Réponse de le 24/07/2012 à 0:05 :
Vous vous enivrez de mots mais ces mots sont creux car ils ne parviennent pas à décrire le monde réel que nous vivons au quotidien. La société social-démocrate nous impose bien une atomisation sociale, intrinsèquement conflictuelle, où chacun s'efforce de vivre aux dépens de tous, par la recherche permanente de rentes publiques et le refus obstiné de travailler. L'usage systématique de boucs émissaires par les politiciens, depuis les fascistes jusqu'à Hollande, est un symptôme révélateur de cette atomisation. Incapable de résoudre ses contradictions internes, la social-démocratie mène au conflit puis à la dictature, comme l'Allemagne nous l'a démontré avant guerre. Vous devriez vous méfier de la littérature dont vous vous abreuvez : elle semble malheureusement une littérature revancharde qui tend à faire croire qu'il y aurait une troisième voie possible, ni communiste ni capitaliste pour faire simple. Mais c'est une illusion : il n'y a pas de troisième voie. En dehors de la défense de la liberté, tous les chemins hasardeux mènent invariablement à la même servitude.
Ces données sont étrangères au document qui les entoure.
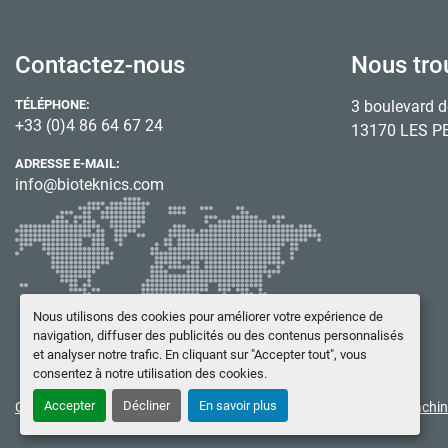
Contactez-nous
Nous tro
TÉLÉPHONE:
3 boulevard d
+33 (0)4 86 64 67 24
13170 LES P
ADRESSE E-MAIL:
info@bioteknics.com
Nous utilisons des cookies pour améliorer votre expérience de
navigation, diffuser des publicités ou des contenus personnalisés
et analyser notre trafic. En cliquant sur "Accepter tout", vous
consentez à notre utilisation des cookies.
Accepter
Décliner
En savoir plus
Gérez les cookies
© Copyright
BIOTEKNICS
2026
Site web
Machin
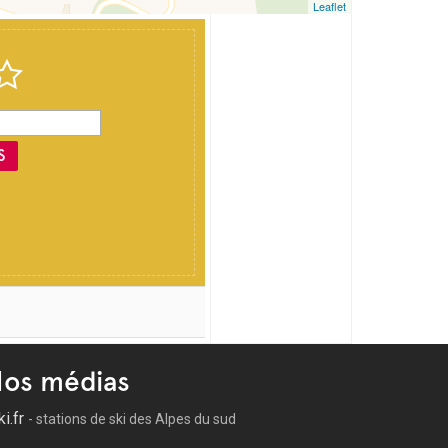
Leaflet
S
os médias
ki.fr
- stations de ski des Alpes du sud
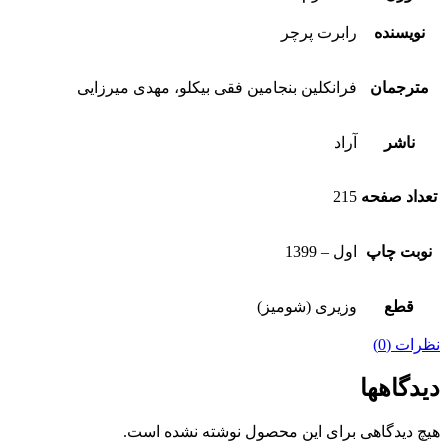
نویسنده
رابرت پرچر
مترجمان
فرانکلین بنجامین فقی بیکلو، مهدی میرزایی
ناشر
آراد
تعداد صفحه
215
نوبت چاپ
اول – 1399
قطع
وزیری (شومیز)
نظرات (0)
دیدگاهها
هیچ دیدگاهی برای این محصول نوشته نشده است.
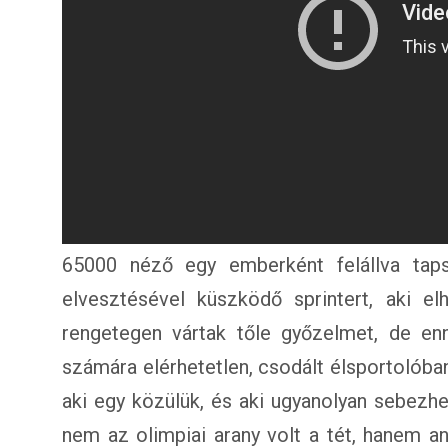
65000 néző egy emberként felállva tapso
elvesztésével küszködő sprintert, aki el
rengetegen vártak tőle győzelmet, de en
számára elérhetetlen, csodált élsportolóba
aki egy közülük, és aki ugyanolyan sebez
nem az olimpiai arany volt a tét, hanem an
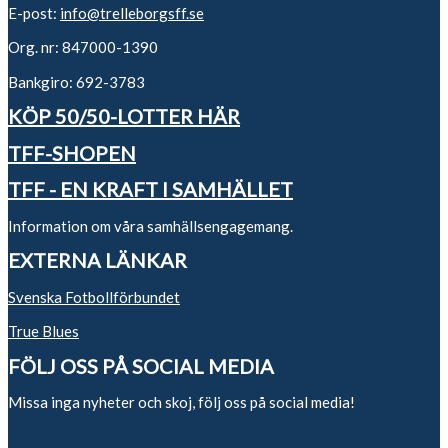
E-post:
info@trelleborgsff.se
Org. nr: 847000-1390
Bankgiro: 692-3783
KÖP 50/50-LOTTER HÄR
TFF-SHOPEN
TFF - EN KRAFT I SAMHÄLLET
Information om våra samhällsengagemang.
EXTERNA LÄNKAR
Svenska Fotbollförbundet
True Blues
FÖLJ OSS PÅ SOCIAL MEDIA
Missa inga nyheter och skoj, följ oss på social media!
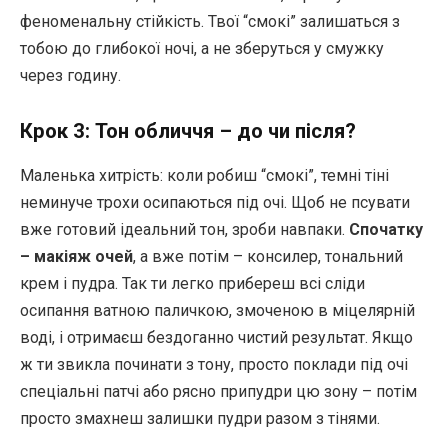
феноменальну стійкість. Твої “смокі” залишаться з
тобою до глибокої ночі, а не зберуться у смужку
через годину.
Крок 3: Тон обличчя – до чи після?
Маленька хитрість: коли робиш “смокі”, темні тіні
неминуче трохи осипаються під очі. Щоб не псувати
вже готовий ідеальний тон, зроби навпаки.
Спочатку
– макіяж очей
, а вже потім – консилер, тональний
крем і пудра. Так ти легко прибереш всі сліди
осипання ватною паличкою, змоченою в міцелярній
воді, і отримаєш бездоганно чистий результат. Якщо
ж ти звикла починати з тону, просто поклади під очі
спеціальні патчі або рясно припудри цю зону – потім
просто змахнеш залишки пудри разом з тінями.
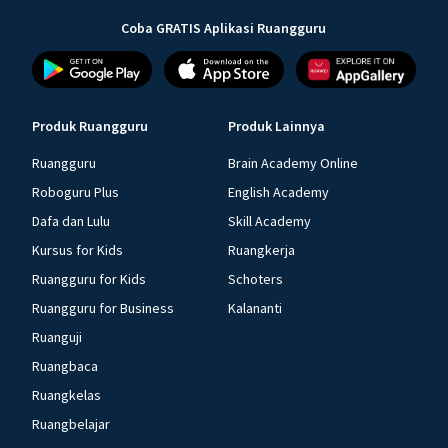
Coba GRATIS Aplikasi Ruangguru
Produk Ruangguru
Produk Lainnya
Ruangguru
Brain Academy Online
Roboguru Plus
English Academy
Dafa dan Lulu
Skill Academy
Kursus for Kids
Ruangkerja
Ruangguru for Kids
Schoters
Ruangguru for Business
Kalananti
Ruanguji
Ruangbaca
Ruangkelas
Ruangbelajar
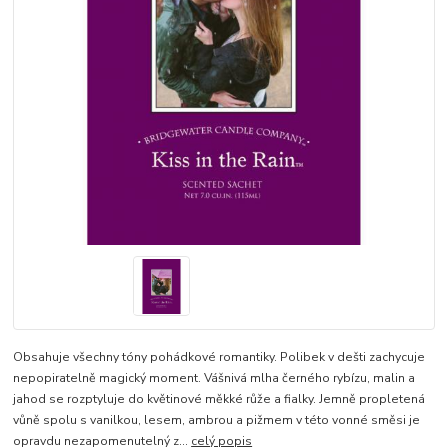
Obsahuje všechny tóny pohádkové romantiky. Polibek v dešti zachycuje
nepopiratelně magický moment. Vášnivá mlha černého rybízu, malin a
jahod se rozptyluje do květinové měkké růže a fialky. Jemně propletená
vůně spolu s vanilkou, lesem, ambrou a pižmem v této vonné směsi je
opravdu nezapomenutelný z...
celý popis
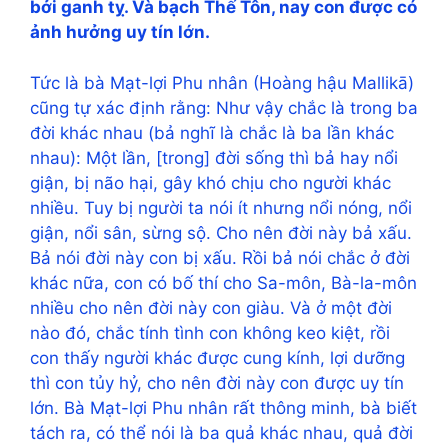
bởi ganh tỵ. Và bạch Thế Tôn, nay con được có
ảnh hưởng uy tín lớn.
Tức là bà Mạt-lợi Phu nhân (Hoàng hậu Mallikā)
cũng tự xác định rằng: Như vậy chắc là trong ba
đời khác nhau (bả nghĩ là chắc là ba lần khác
nhau): Một lần, [trong] đời sống thì bả hay nổi
giận, bị não hại, gây khó chịu cho người khác
nhiều. Tuy bị người ta nói ít nhưng nổi nóng, nổi
giận, nổi sân, sừng sộ. Cho nên đời này bả xấu.
Bả nói đời này con bị xấu. Rồi bả nói chắc ở đời
khác nữa, con có bố thí cho Sa-môn, Bà-la-môn
nhiều cho nên đời này con giàu. Và ở một đời
nào đó, chắc tính tình con không keo kiệt, rồi
con thấy người khác được cung kính, lợi dưỡng
thì con tủy hỷ, cho nên đời này con được uy tín
lớn. Bà Mạt-lợi Phu nhân rất thông minh, bà biết
tách ra, có thể nói là ba quả khác nhau, quả đời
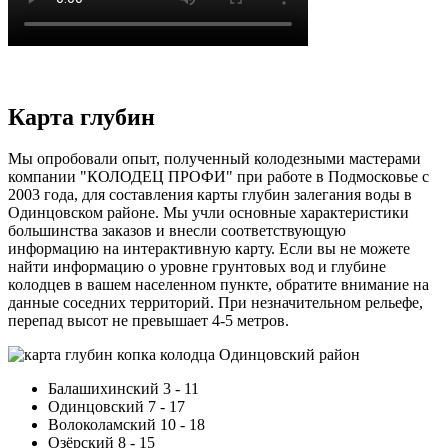
Карта глубин
Мы опробовали опыт, полученный колодезными мастерами
компании "КОЛОДЕЦ ПРОФИ" при работе в Подмосковье с
2003 года, для составления карты глубин залегания воды в
Одинцовском районе. Мы учли основные характеристики
большинства заказов и внесли соответствующую
информацию на интерактивную карту. Если вы не можете
найти информацию о уровне грунтовых вод и глубине
колодцев в вашем населенном пункте, обратите внимание на
данные соседних территорий. При незначительном рельефе,
перепад высот не превышает 4-5 метров.
Балашихинский 3 - 11
Одинцовский 7 - 17
Волоколамский 10 - 18
Озёрский 8 - 15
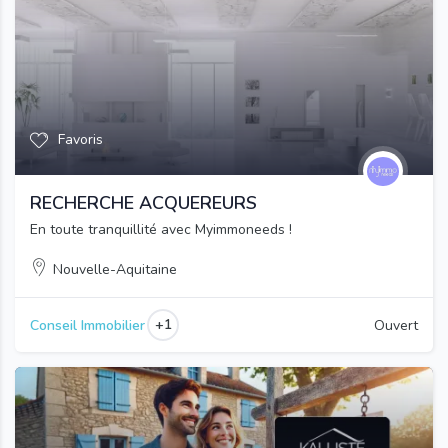
Favoris
RECHERCHE ACQUEREURS
En toute tranquillité avec Myimmoneeds !
Nouvelle-Aquitaine
+1
Conseil Immobilier
Ouvert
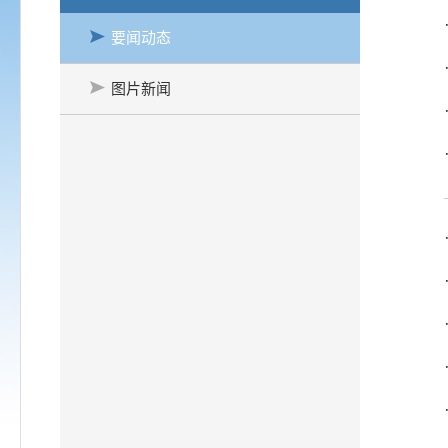
要闻动态
图片新闻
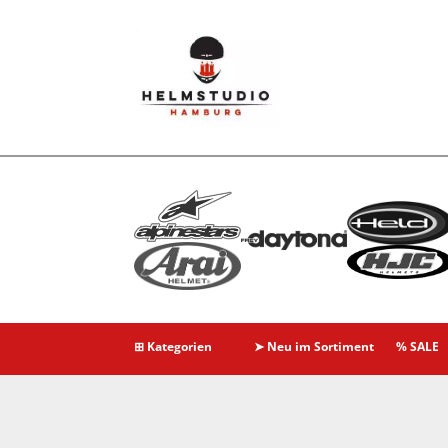
⊞ Kategorien
➤ Neu im Sortiment
% SALE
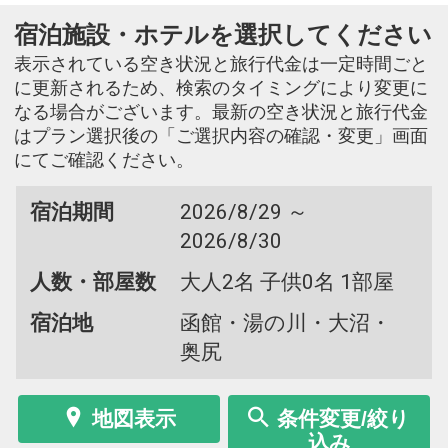
宿泊施設・ホテルを選択してください
表示されている空き状況と旅行代金は一定時間ごと
に更新されるため、検索のタイミングにより変更に
なる場合がございます。最新の空き状況と旅行代金
はプラン選択後の「ご選択内容の確認・変更」画面
にてご確認ください。
宿泊期間
2026/8/29 ～
2026/8/30
人数・部屋数
大人2名 子供0名 1部屋
宿泊地
函館・湯の川・大沼・
奥尻
地図表示
条件変更/絞り
込み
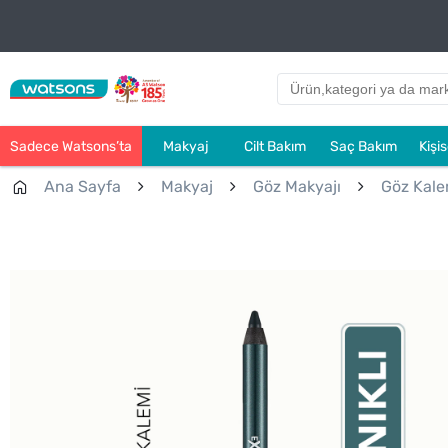
Sadece Watsons’ta
Makyaj
Cilt Bakım
Saç Bakım
Kişi
Ana Sayfa
Makyaj
Göz Makyajı
Göz Kale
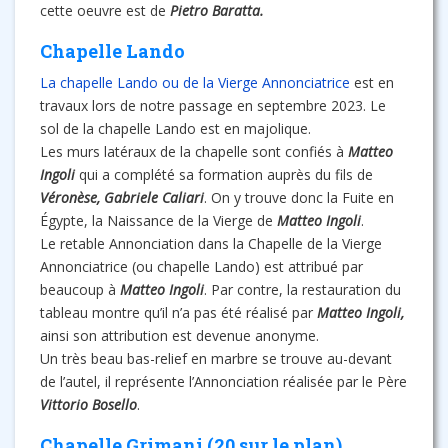
cette oeuvre est de
Pietro Baratta.
Chapelle Lando
La chapelle Lando ou de la Vierge Annonciatrice
est en
travaux lors de notre passage en septembre 2023. Le
sol de la chapelle Lando est en majolique.
Les murs latéraux de la chapelle sont confiés à
Matteo
Ingoli
qui a complété sa formation auprès du fils de
Véronèse, Gabriele Caliari
. On y trouve donc la Fuite en
Égypte, la Naissance de la Vierge de
Matteo Ingoli
.
Le retable Annonciation dans la Chapelle de la Vierge
Annonciatrice (ou chapelle Lando) est attribué par
beaucoup à
Matteo Ingoli
. Par contre, la restauration du
tableau montre qu’il n’a pas été réalisé par
Matteo Ingoli,
ainsi son attribution est devenue anonyme.
Un très beau bas-relief en marbre se trouve au-devant
de l’autel, il représente l’Annonciation réalisée par le Père
Vittorio Bosello
.
Chapelle Grimani (20 sur le plan)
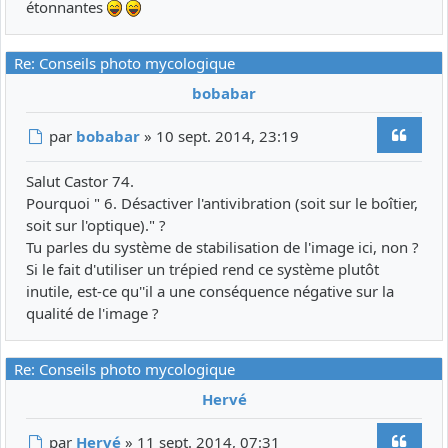
étonnantes
Re: Conseils photo mycologique
bobabar
Citer
Message
par
bobabar
»
10 sept. 2014, 23:19
Salut Castor 74.
Pourquoi " 6. Désactiver l'antivibration (soit sur le boîtier,
soit sur l'optique)." ?
Tu parles du système de stabilisation de l'image ici, non ?
Si le fait d'utiliser un trépied rend ce système plutôt
inutile, est-ce qu''il a une conséquence négative sur la
qualité de l'image ?
Re: Conseils photo mycologique
Hervé
Citer
Message
par
Hervé
»
11 sept. 2014, 07:31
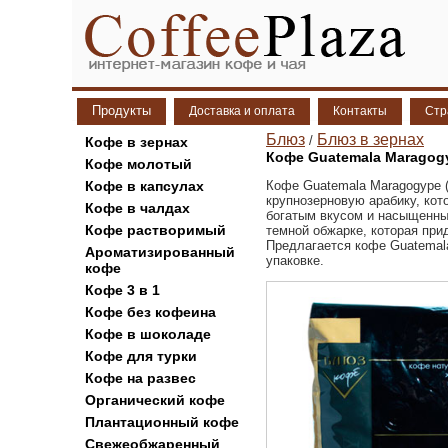
Продукты
Доставка и оплата
Контакты
Стр
Блюз
Блюз в зернах
/
Кофе в зернах
Кофе Guatemala Maragogy
Кофе молотый
Кофе в капсулах
Кофе Guatemala Maragogype (
крупнозерновую арабику, кот
Кофе в чалдах
богатым вкусом и насыщенны
Кофе растворимый
темной обжарке, которая прид
Предлагается кофе Guatemala
Ароматизированный
упаковке.
кофе
Кофе 3 в 1
Кофе без кофеина
Кофе в шоколаде
Кофе для турки
Кофе на развес
Органический кофе
Плантационный кофе
Свежеобжаренный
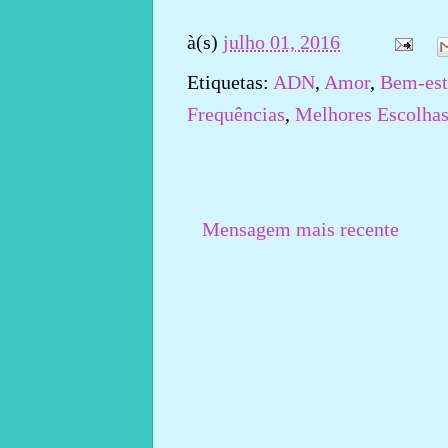
à(s)
julho 01, 2016
Etiquetas:
ADN
,
Amor
,
Bem-est
Frequências
,
Melhores Escolha
Mensagem mais recente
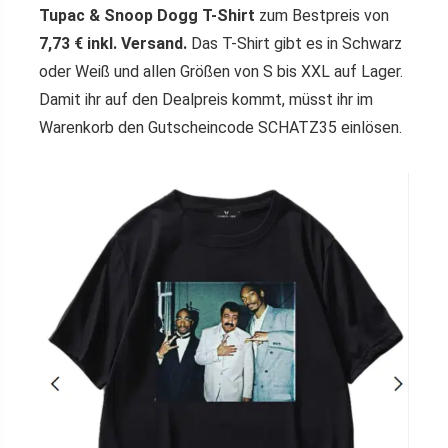
Tupac & Snoop Dogg T-Shirt
zum Bestpreis von
7,73 € inkl. Versand.
Das T-Shirt gibt es in Schwarz
oder Weiß und allen Größen von S bis XXL auf Lager.
Damit ihr auf den Dealpreis kommt, müsst ihr im
Warenkorb den Gutscheincode SCHATZ35 einlösen.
Réponse de le 24/07/2012 à 4:38 :
@ @Crisis? What Crisis? "Vous devriez vous méfier de la littérature dont vous vous abreuvez": en temps que chercheur, je ne m'abreuve pas d'une littérature ou d'une autre. Je me régale par exemple des papiers et livres d'Hayek ou de l'Ecole Autrichienne, qui selon moi, est la seule à avoir perçu ce qu'est réellement le marché, contrairement aux néo-classiques. Puis, ensuite, je constate que le marché revient à regarder le monde par le petit bout de la lorgnette. Et là, j'entrevois un peu pourquoi il est dangereux de réduire la complexité du monde à ce seul fait social et pourquoi la liberté absolue converge inéluctablement vers la pulsion comme seul mode d'existence et comment le libertarisme de droite tend à confondre citoyens et consommateurs. Et je vous ré-assure que l'atomisation actuelle de notre monde est la conséquence de l'ultra-libéralisme des année 1980 et non de la social-démocratie (cf notamment les études sur les pays livrés à la Banque Mondiale).
"En dehors de la défense de la liberté, tous les chemins hasardeux mènent invariablement à la même servitude": ce refrain désuet est à quelle page de "La Route de la Servitude" d'Hayek?
"une littérature revancharde ": croire que Paul Ricoeur est revanchard est assez intéressant. C'est lui le père de la notion de capacité, qui est en train de révolutionner notre conception du monde. Je vous invite à lire les rapports actuels émanant de l'ONU, du GIEC (des revanchards aussi?), de l'OCDE, etc... qui tous reprennent cette notion.
a écrit le 23/07/2012 à 12:00 :
Parce qu'un republicain n est pas democrate ? Bien sur que oui . Le titre de l'article peut s'interpreter comme une prise de position .
Réponse de le 23/07/2012 à 16:58 :
En effet : un dictateur ne fait QUE penser à son pays.